### Work task
Your reply should consist of the entries, copied exactly and stripped of images.

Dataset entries

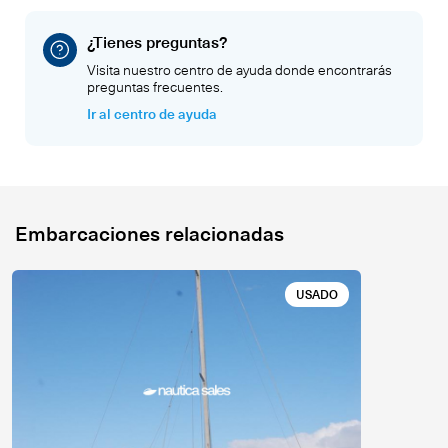
¿Tienes preguntas?
Visita nuestro centro de ayuda donde encontrarás
preguntas frecuentes.
Ir al centro de ayuda
Embarcaciones relacionadas
USADO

### Output of the task
¿Tienes preguntas?
Visita nuestro centro de ayuda donde encontrarás
preguntas frecuentes.
Ir al centro de ayuda
Embarcaciones relacionadas
USADO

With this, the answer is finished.